Value Description Default
gateway.hostnames List of hostnames for the gateway (required for Kuadrant AuthConfig to link; use the Route host) []
gateway.authPolicy.enabled Enable Kuadrant AuthPolicy for the gateway routes false
gateway.authPolicy.bills.enabled Apply AuthPolicy to the api-bills HTTPRoute false
gateway.authPolicy.bills.unauthorizedBody JSON string for 403 response body {"error":"Forbidden","message":"Missing or invalid X-API-Key header."}

If you get 500 on /api-bills/... (with or without X-API-Key) and the AuthConfig in istio-system has spec.hosts set to a hash instead of your gateway host, patch it so Authorino can match the request:

# Find the AuthConfig that backs the bills AuthPolicy (name is a hash)
kubectl get authconfig -n istio-system -o jsonpath='{range .items[*]}{.metadata.name}{"\t"}{.spec.hosts[0]}{"\n"}{end}' | head -20

# Patch the one that has the hash as host (replace HASH with the name, e.g. d17c85a098a189a7f6e791f60c3fdeec93daaf45a9e4986b67391d9d24350ece)
kubectl patch authconfig HASH -n istio-system --type=json -p='[{"op":"replace","path":"/spec/hosts","value":["nfl-gateway-nfl-wallet.apps.cluster-zrg7z.zrg7z.sandbox489.opentlc.com"]}]'

Use your actual gateway host in value. After the patch, requests without X-API-Key should return 403 and with the header 200 (or whatever the API returns).

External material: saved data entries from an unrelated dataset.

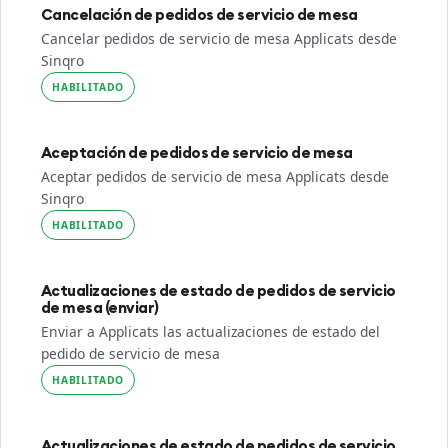
Cancelación de pedidos de servicio de mesa
Cancelar pedidos de servicio de mesa Applicats desde
Sinqro
HABILITADO
Aceptación de pedidos de servicio de mesa
Aceptar pedidos de servicio de mesa Applicats desde
Sinqro
HABILITADO
Actualizaciones de estado de pedidos de servicio
de mesa (enviar)
Enviar a Applicats las actualizaciones de estado del
pedido de servicio de mesa
HABILITADO
Actualizaciones de estado de pedidos de servicio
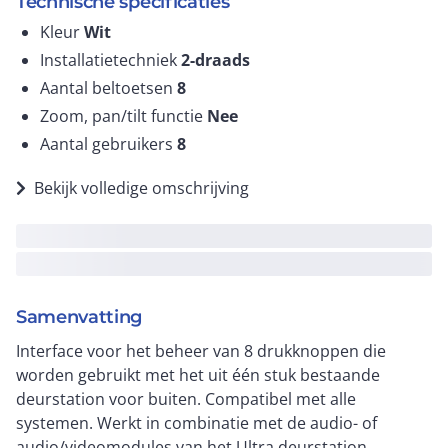
Technische specificaties
Kleur
Wit
Installatietechniek
2-draads
Aantal beltoetsen
8
Zoom, pan/tilt functie
Nee
Aantal gebruikers
8
Bekijk volledige omschrijving
Samenvatting
Interface voor het beheer van 8 drukknoppen die
worden gebruikt met het uit één stuk bestaande
deurstation voor buiten. Compatibel met alle
systemen. Werkt in combinatie met de audio- of
audio/videomodules van het Ultra deurstation.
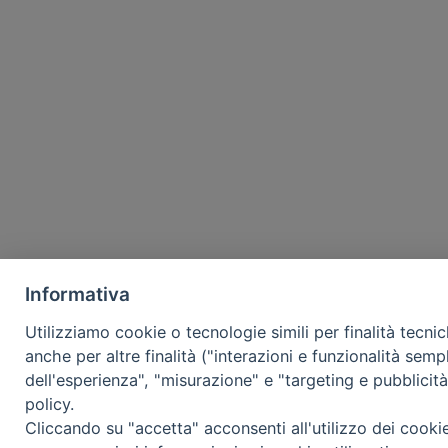
Informativa
Utilizziamo cookie o tecnologie simili per finalità tecni
anche per altre finalità ("interazioni e funzionalità semp
dell'esperienza", "misurazione" e "targeting e pubblicit
policy.
Cliccando su "accetta" acconsenti all'utilizzo dei cooki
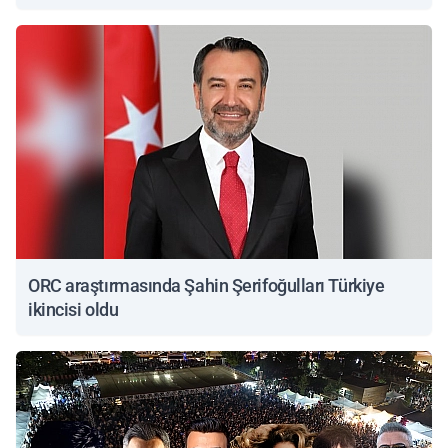
ORC araştırmasında Şahin Şerifoğulları Türkiye
ikincisi oldu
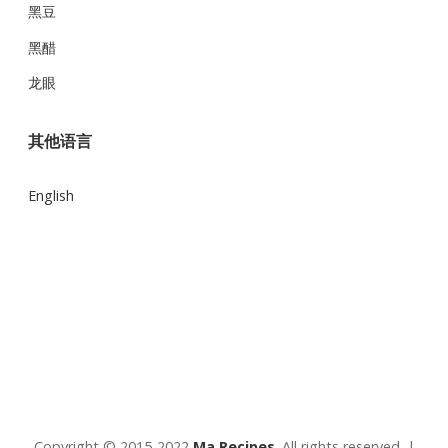
黑豆
黑醋
龙眼
其他语言
English
Copyright © 2015-2022
Ma Recipes
. All rights reserved. |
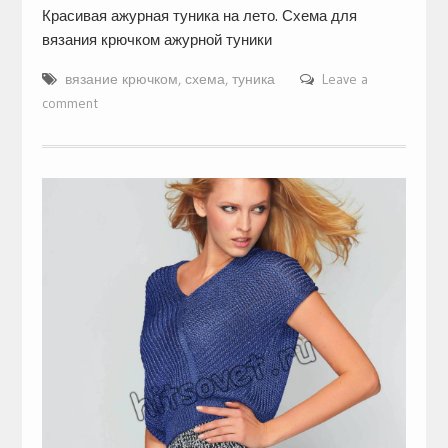
Красивая ажурная туника на лето. Схема для
вязания крючком ажурной туники
вязание крючком
,
схема
,
туника
Leave a
comment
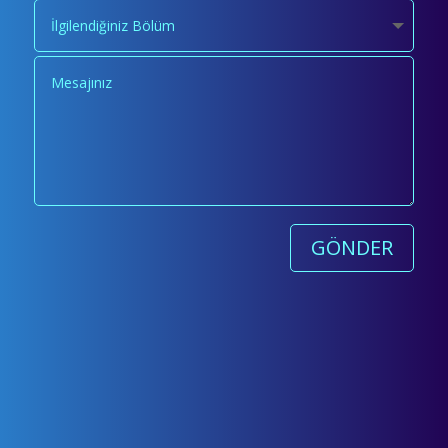
GÖNDER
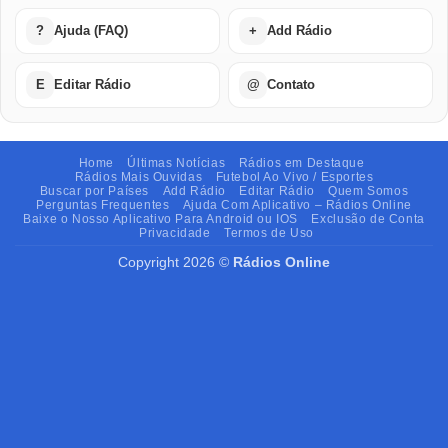
?
Ajuda (FAQ)
+
Add Rádio
E
Editar Rádio
@
Contato
Home
Últimas Notícias
Rádios em Destaque
Rádios Mais Ouvidas
Futebol Ao Vivo / Esportes
Buscar por Países
Add Rádio
Editar Rádio
Quem Somos
Perguntas Frequentes
Ajuda Com Aplicativo – Rádios Online
Baixe o Nosso Aplicativo Para Android ou IOS
Exclusão de Conta
Privacidade
Termos de Uso
Copyright 2026 ©
Rádios Online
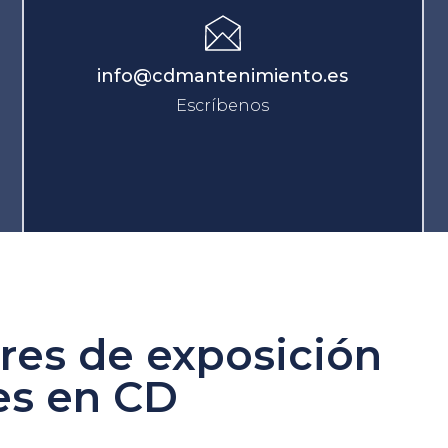
info@cdmantenimiento.es
Escríbenos
res de exposición
es en CD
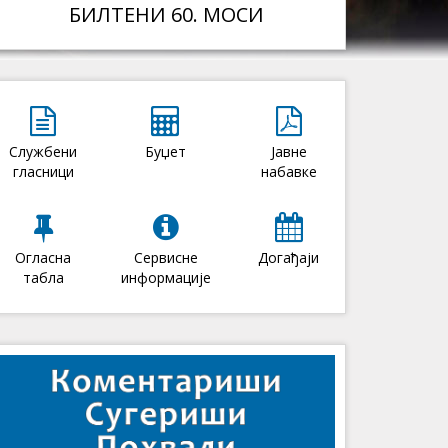
БИЛТЕНИ 60. МОСИ
Службени
Буџет
Јавне
гласници
набавке
Огласна
Сервисне
Догађаји
табла
информације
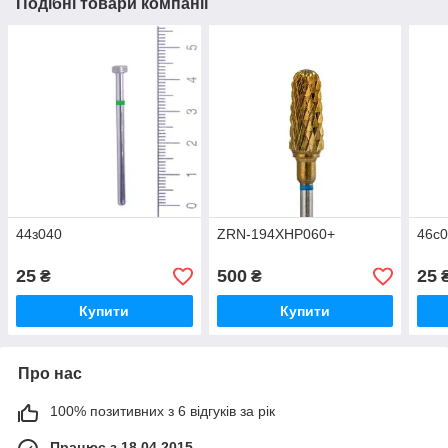
Подібні товари компанії
44з040
ZRN-194XHP060+
46с
25
500
25
₴
₴
Купити
Купити
Про нас
100% позитивних з 6 відгуків за рік
Працює з 18.04.2015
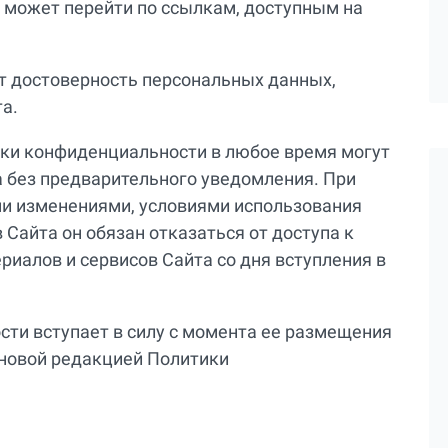
ь может перейти по ссылкам, доступным на
ет достоверность персональных данных,
а.
тики конфиденциальности в любое время могут
 без предварительного уведомления. При
ми изменениями, условиями использования
Сайта он обязан отказаться от доступа к
риалов и сервисов Сайта со дня вступления в
сти вступает в силу с момента ее размещения
 новой редакцией Политики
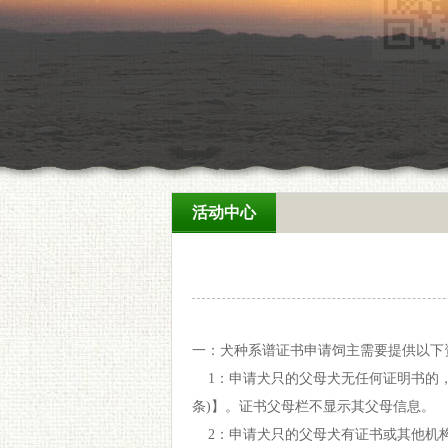
活动中心
一：犬种系谱证书申请饲主需要提供以下
1：申请犬只的父母犬无任何证明书的，
条)】。证书父母栏不显示其父母信息。
2：申请犬只的父母犬有证书或其他机构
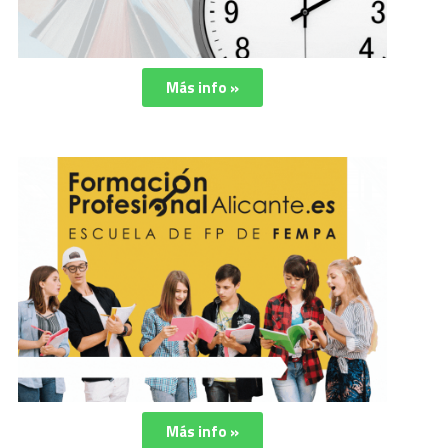
Más info »
Más info »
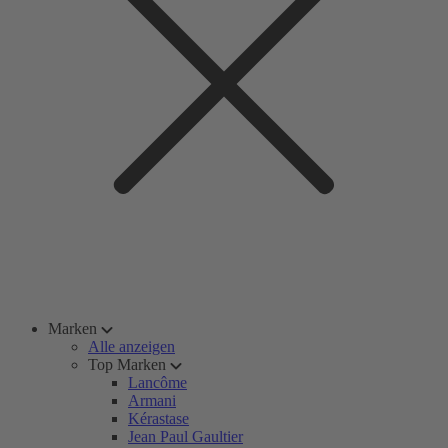
Marken
Alle anzeigen
Top Marken
Lancôme
Armani
Kérastase
Jean Paul Gaultier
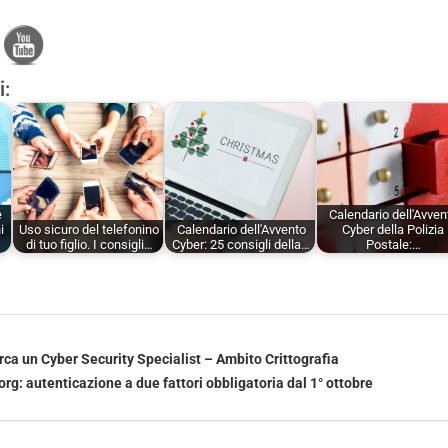
i:
e
Calendario dell'Avven
i
Uso sicuro del telefonino
Calendario dell'Avvento
Cyber della Polizia
di tuo figlio. I consigli…
Cyber: 25 consigli della…
Postale:…
rca un Cyber Security Specialist – Ambito Crittografia
rg: autenticazione a due fattori obbligatoria dal 1° ottobre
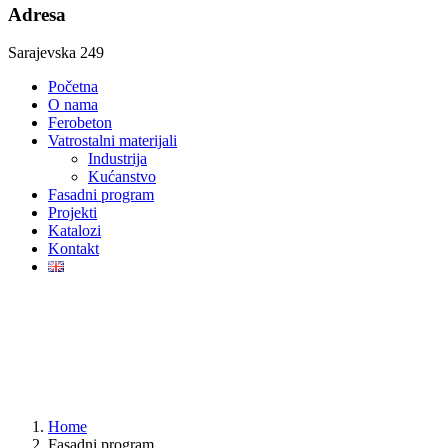
Adresa
Sarajevska 249
Početna
O nama
Ferobeton
Vatrostalni materijali
Industrija
Kućanstvo
Fasadni program
Projekti
Katalozi
Kontakt
Home
Fasadni program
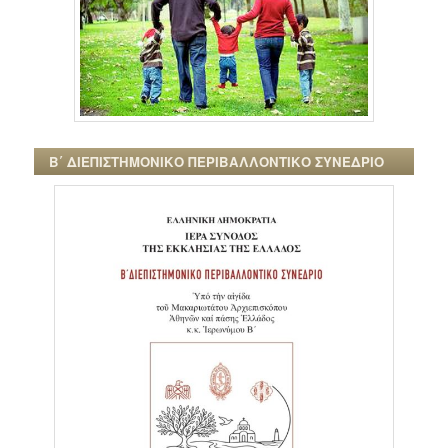
Β΄ ΔΙΕΠΙΣΤΗΜΟΝΙΚΟ ΠΕΡΙΒΑΛΛΟΝΤΙΚΟ ΣΥΝΕΔΡΙΟ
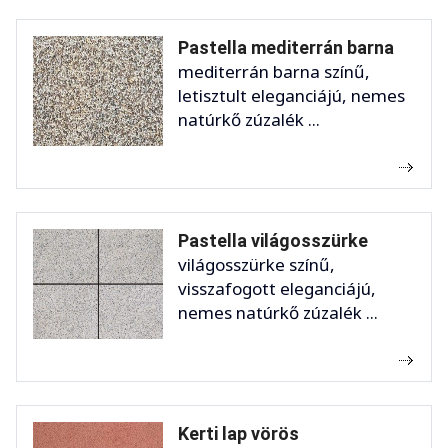
Pastella mediterrán barna
mediterrán barna színű,
letisztult eleganciájú, nemes
natúrkő zúzalék ...
Pastella világosszürke
világosszürke színű,
visszafogott eleganciájú,
nemes natúrkő zúzalék ...
Kerti lap vörös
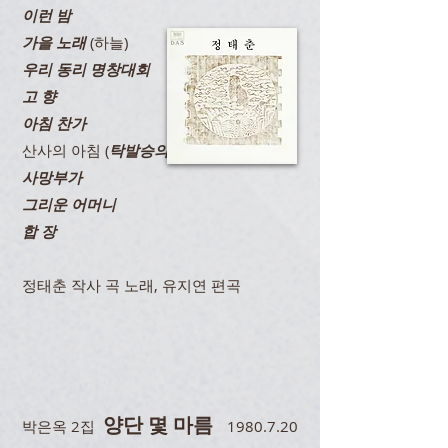
이런 밤
가을 노래
(하늘)
우리 동리 명창대회
고 향
아침 찬가
산사의 아침 (
탁발승의 새벽노래
)
사망부가
그리운 어머니
합 장
정태춘 작사 곡 노래, 유지연 편곡
양단 몇 마름
박은옥 2집
1980.7.20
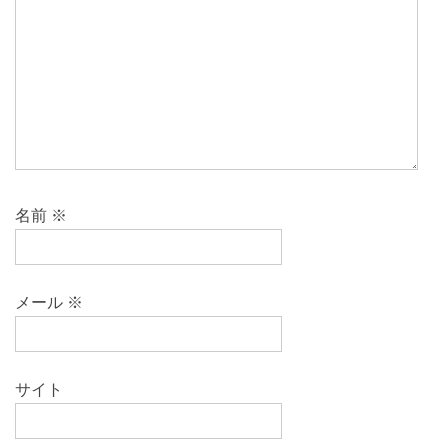
名前
※
メール
※
サイト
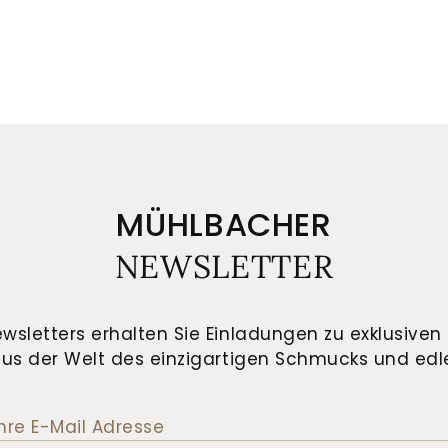
MÜHLBACHER
NEWSLETTER
wsletters erhalten Sie Einladungen zu exklusiven 
us der Welt des einzigartigen Schmucks und edle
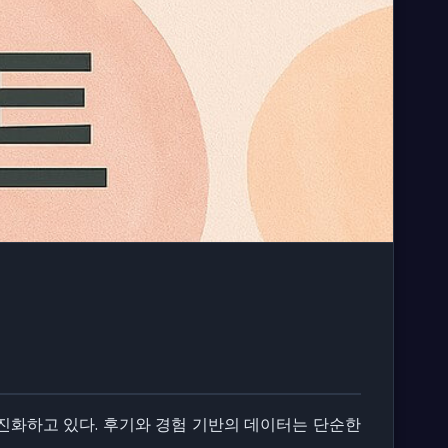
진화하고 있다. 후기와 경험 기반의 데이터는 단순한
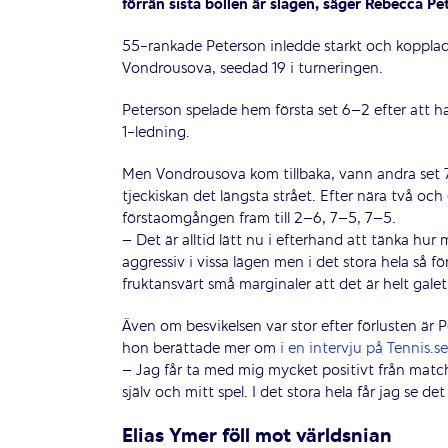
förrän sista bollen är slagen, säger Rebecca Pe
55-rankade Peterson inledde starkt och koppla
Vondrousova, seedad 19 i turneringen.
Peterson spelade hem första set 6–2 efter att ha 
1-ledning.
Men Vondrousova kom tillbaka, vann andra set 7
tjeckiskan det längsta strået. Efter nära två oc
förstaomgången fram till 2–6, 7–5, 7–5.
– Det är alltid lätt nu i efterhand att tänka hur m
aggressiv i vissa lägen men i det stora hela så f
fruktansvärt små marginaler att det är helt galet
Även om besvikelsen var stor efter förlusten är 
hon berättade mer om
i en intervju på Tennis.se
– Jag får ta med mig mycket positivt från matche
själv och mitt spel. I det stora hela får jag se d
Elias Ymer föll mot världsnian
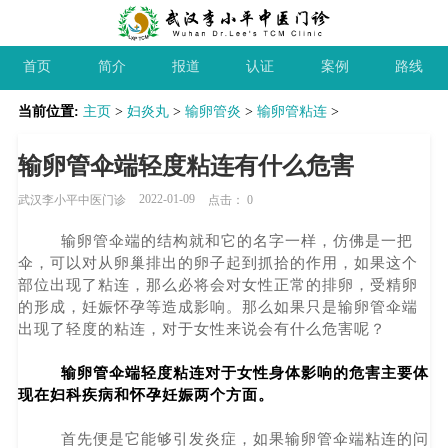
首页
简介
报道
认证
案例
路线
当前位置:
主页
>
妇炎丸
>
输卵管炎
>
输卵管粘连
>
输卵管伞端轻度粘连有什么危害
2022-01-09
武汉李小平中医门诊
点击：
0
输卵管伞端的结构就和它的名字一样，仿佛是一把
伞，可以对从卵巢排出的卵子起到抓拾的作用，如果这个
部位出现了粘连，那么必将会对女性正常的排卵，受精卵
的形成，妊娠怀孕等造成影响。那么如果只是输卵管伞端
出现了轻度的粘连，对于女性来说会有什么危害呢？
输卵管伞端轻度粘连对于女性身体影响的危害主要体
现在妇科疾病和怀孕妊娠两个方面。
首先便是它能够引发炎症，如果输卵管伞端粘连的问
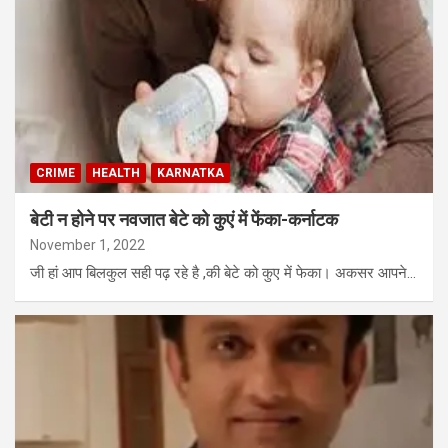
CRIME
HEALTH
KARNATKA
बेटी न होने पर नवजात बेटे को कुएं में फेंका-कर्नाटक
November 1, 2022
जी हां आप बिलकुल सही पढ़ रहे है ,की बेटे को कुए में फेका। अकसर आपने…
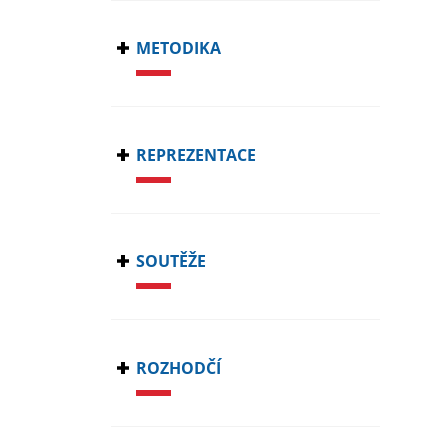
METODIKA
REPREZENTACE
SOUTĚŽE
ROZHODČÍ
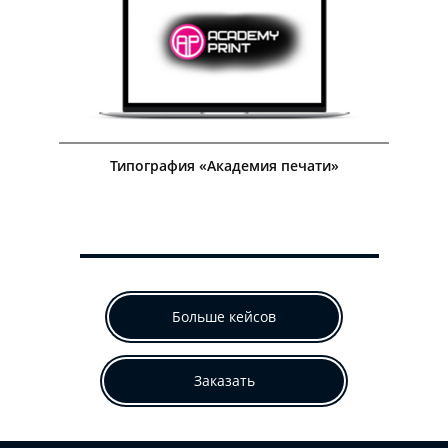
Посмотреть кейс
Типография «Академия печати»
Больше кейсов
Заказать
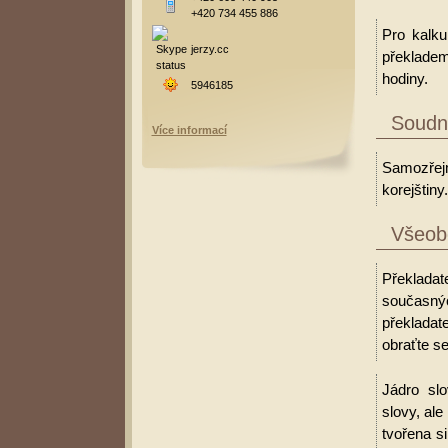
+420 734 455 886
Pro kalku
jerzy.cc
překladem
hodiny.
5946185
Soudní
Více informací
Samozřejm
korejštiny.
Všeobe
Překladat
současný
překladat
obraťte se
Jádro slo
slovy, al
tvořena s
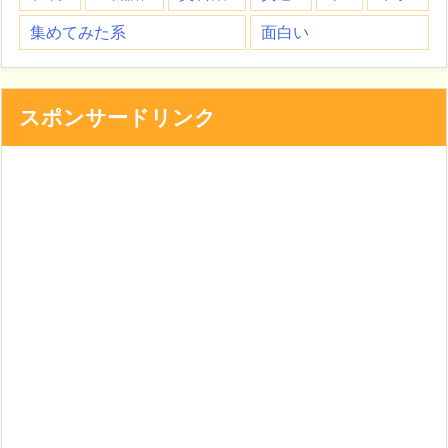
集めてみた系
面白い
スポンサードリンク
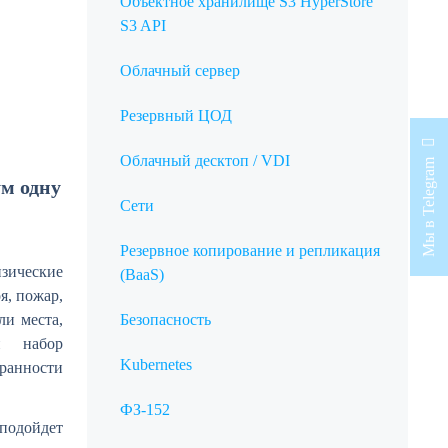
Объектное хранилище S3 HyperStore
S3 API
Облачный сервер
Резервный ЦОД
Облачный десктоп / VDI
Мы в Telegram
м одну
Сети
Резервное копирование и репликация
ческие
(BaaS)
я, пожар,
ли места,
Безопасность
й набор
Kubernetes
хранности
ФЗ-152
подойдет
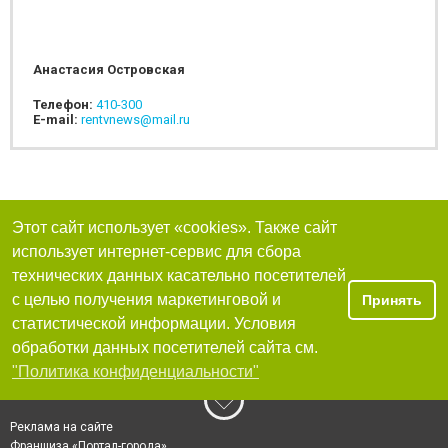
Анастасия Островская
Телефон:
410-300
E-mail:
rentvnews@mail.ru
Этот сайт использует «cookies». Также сайт
использует интернет-сервис для сбора
технических данных касательно посетителей
с целью получения маркетинговой и
Принять
статистической информации. Условия
обработки данных посетителей сайта см.
"Политика конфиденциальности"
Реклама на сайте
Франшиза «Портал-города»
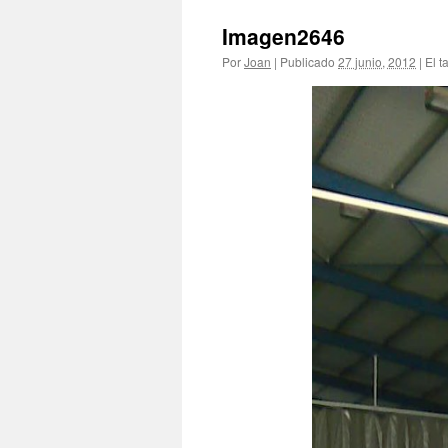
Imagen2646
Por
Joan
|
Publicado
27 junio, 2012
|
El t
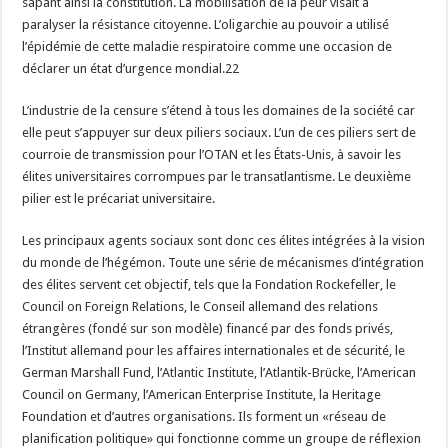
sapant ainsi la constitution. La mobilisation de la peur visait à
paralyser la résistance citoyenne. L’oligarchie au pouvoir a utilisé
l’épidémie de cette maladie respiratoire comme une occasion de
déclarer un état d’urgence mondial.22
L’industrie de la censure s’étend à tous les domaines de la société car
elle peut s’appuyer sur deux piliers sociaux. L’un de ces piliers sert de
courroie de transmission pour l’OTAN et les États-Unis, à savoir les
élites universitaires corrompues par le transatlantisme. Le deuxième
pilier est le précariat universitaire.
Les principaux agents sociaux sont donc ces élites intégrées à la vision
du monde de l’hégémon. Toute une série de mécanismes d’intégration
des élites servent cet objectif, tels que la Fondation Rockefeller, le
Council on Foreign Relations, le Conseil allemand des relations
étrangères (fondé sur son modèle) financé par des fonds privés,
l’Institut allemand pour les affaires internationales et de sécurité, le
German Marshall Fund, l’Atlantic Institute, l’Atlantik-Brücke, l’American
Council on Germany, l’American Enterprise Institute, la Heritage
Foundation et d’autres organisations. Ils forment un «réseau de
planification politique» qui fonctionne comme un groupe de réflexion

If you get 500 and the AuthPolicy status shows Enforced: False (“waiting for AuthConfig to sync”):

  1. The gateway may be calling Authorino before the AuthConfig is ready, which can result in 500. Wait a minute and check again: kubectl get authpolicy nfl-wallet-api-bills-auth -n nfl-wallet -o jsonpath='{.status.conditions}'.
  2. When Enforced is True, requests without X-API-Key should get 403 with your JSON body; with a valid header they should reach the backend (200 or 404/5 from the API).
  3. To see why the policy is not enforced, list and describe the AuthConfig that Kuadrant creates: kubectl get authconfig -n nfl-wallet and kubectl describe authconfig <name> -n nfl-wallet. Check the AuthConfig status and any Authorino/Kuadrant operator logs.

Connectivity Link Gateway API and HTTPRoutes (Connectivity Link) exposing the webapp and APIs. Click to enlarge.

Connectivity Link with Auth and Rate Limit Connectivity Link with Kuadrant AuthPolicy (X-API-Key) and RateLimitPolicy on /api-bills. Click to enlarge.